Cooper Township is a rural township in Sangamon County, Illinois, covering about 28.7 square miles, almost all of which is land, and home to 758 residents as of 2020. It is a small but relatively affluent community with an older population, strong homeownership, high educational attainment, and income levels above state and national averages.

==Geography==
According to the 2010 census, the township has a total area of 28.72 sqmi, of which 28.53 sqmi (or 99.34%) is land and 0.19 sqmi (or 0.66%) is water.

==Demographics==
According to the 2020 U.S. Census, Cooper Township in Sangamon County, Illinois, had a population of 758 residents, reflecting a small and predominantly rural community spread across roughly 28.5 square miles. This results in a low population density typical of the region. More recent American Community Survey estimates indicate that the township has an older population profile, with a median age of 46.8, which is higher than both the county and state averages. Household size in the township averages about 2.5 persons, and roughly 300 households make up the local population base, consistent with demographic patterns reported in rural central Illinois.

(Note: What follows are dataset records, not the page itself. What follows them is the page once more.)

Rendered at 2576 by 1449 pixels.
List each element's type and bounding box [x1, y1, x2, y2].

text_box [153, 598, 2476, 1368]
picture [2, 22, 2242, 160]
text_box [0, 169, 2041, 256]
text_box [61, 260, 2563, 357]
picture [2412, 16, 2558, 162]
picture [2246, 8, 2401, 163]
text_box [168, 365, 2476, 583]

Economically, Cooper Township shows signs of relative affluence within rural central Illinois. Per-capita income is about $47,458, while median household income reaches $127,976, well above state and national medians. Housing patterns support this picture: nearly all occupied homes are owner-occupied, and the median home value is approximately $253,500, suggesting a stable and well-established residential base.

Labor force participation is relatively high for a rural area, with an estimated 66% of adults engaged in the workforce, and unemployment rates remain below state and national averages.

Educational attainment is also comparatively strong. All adults in the township have at least a high school diploma, and roughly 38.3% hold a bachelor's degree or higher, slightly exceeding broader county and statewide figures: a level of attainment consistent with nearby suburban and exurban areas influenced by the greater Springfield labor and education.